To-day the population numbers ninety persons—sixteen men, nineteen women, twenty-five boys, and thirty girls—all descendants of the mutineers, all bearing the family names of those mutineers, and all speaking English, and English only. The island stands high up out of the sea, and has precipitous walls. It is about three-quarters of a mile long, and in places is as much as half a mile wide. Such arable land as it affords is held by the several families, according to a division made many years ago. There is some live stock—goats, pigs, chickens, and cats; but no dogs, and no large animals. There is one church building used also as a capitol, a schoolhouse, and a public library. The title of the governor has been, for a generation or two, “Magistrate and Chief Ruler, in subordination to her Majesty the Queen of Great Britain.” It was his province to make the laws, as well as execute them. His office was elective; everybody over seventeen years old had a vote—no matter about the sex.

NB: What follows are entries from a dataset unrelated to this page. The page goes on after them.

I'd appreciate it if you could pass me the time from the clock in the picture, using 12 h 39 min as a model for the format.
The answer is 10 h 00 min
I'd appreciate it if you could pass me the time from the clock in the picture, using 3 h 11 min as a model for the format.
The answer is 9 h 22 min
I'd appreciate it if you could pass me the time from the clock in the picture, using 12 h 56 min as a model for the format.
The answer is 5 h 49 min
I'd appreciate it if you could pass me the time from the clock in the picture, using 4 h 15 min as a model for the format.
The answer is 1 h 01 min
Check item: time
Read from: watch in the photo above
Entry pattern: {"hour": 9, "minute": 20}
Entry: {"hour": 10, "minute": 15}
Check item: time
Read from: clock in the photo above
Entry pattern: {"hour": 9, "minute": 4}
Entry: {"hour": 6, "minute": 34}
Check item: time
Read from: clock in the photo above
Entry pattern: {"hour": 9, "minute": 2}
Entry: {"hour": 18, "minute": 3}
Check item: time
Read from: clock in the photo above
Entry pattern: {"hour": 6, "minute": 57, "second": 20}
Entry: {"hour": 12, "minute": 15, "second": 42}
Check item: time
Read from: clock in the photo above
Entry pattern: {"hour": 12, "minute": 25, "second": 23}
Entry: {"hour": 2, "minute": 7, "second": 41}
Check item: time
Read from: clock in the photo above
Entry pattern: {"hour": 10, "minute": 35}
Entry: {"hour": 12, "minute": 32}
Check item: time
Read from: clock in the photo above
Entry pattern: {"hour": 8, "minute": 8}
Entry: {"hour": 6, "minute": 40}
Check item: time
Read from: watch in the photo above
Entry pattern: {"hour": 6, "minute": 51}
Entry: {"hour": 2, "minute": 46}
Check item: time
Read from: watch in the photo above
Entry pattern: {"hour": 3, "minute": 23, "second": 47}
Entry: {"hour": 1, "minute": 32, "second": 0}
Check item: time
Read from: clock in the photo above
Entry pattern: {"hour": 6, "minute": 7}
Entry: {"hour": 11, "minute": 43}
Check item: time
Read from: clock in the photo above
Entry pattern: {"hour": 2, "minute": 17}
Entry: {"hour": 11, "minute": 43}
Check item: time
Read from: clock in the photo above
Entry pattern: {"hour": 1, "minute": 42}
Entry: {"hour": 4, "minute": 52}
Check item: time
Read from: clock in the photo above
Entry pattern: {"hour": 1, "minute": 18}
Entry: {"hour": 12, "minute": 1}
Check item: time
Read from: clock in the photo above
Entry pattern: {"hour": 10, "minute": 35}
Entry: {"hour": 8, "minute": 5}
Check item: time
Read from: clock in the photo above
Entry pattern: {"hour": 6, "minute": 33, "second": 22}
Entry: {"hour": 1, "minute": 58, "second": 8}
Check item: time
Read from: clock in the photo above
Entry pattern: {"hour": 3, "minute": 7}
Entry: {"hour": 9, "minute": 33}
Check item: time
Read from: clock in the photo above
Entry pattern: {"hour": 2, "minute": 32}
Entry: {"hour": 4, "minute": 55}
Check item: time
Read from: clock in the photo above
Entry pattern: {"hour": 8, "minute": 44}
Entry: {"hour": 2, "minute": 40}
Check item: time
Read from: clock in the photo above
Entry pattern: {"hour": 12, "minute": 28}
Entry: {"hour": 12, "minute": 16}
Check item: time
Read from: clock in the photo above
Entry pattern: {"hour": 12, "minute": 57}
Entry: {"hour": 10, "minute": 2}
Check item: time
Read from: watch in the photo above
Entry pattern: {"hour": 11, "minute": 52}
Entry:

The sole occupations of the people were farming and fishing; their sole recreation, religious services. There has never been a shop in the island, nor any money. The habits and dress of the people have always been primitive, and their laws simple to puerility. They have lived in a deep Sabbath tranquillity, far from the world and its ambitions and vexations, and neither knowing nor caring what was going on in the mighty empires that lie beyond their limitless ocean solitudes. Once in three or four years a ship touched there, moved them with aged news of bloody battles, devastating epidemics, fallen thrones, and ruined dynasties, then traded them some soap and flannel for some yams and breadfruit, and sailed away, leaving them to retire into their peaceful dreams and pious dissipations once more.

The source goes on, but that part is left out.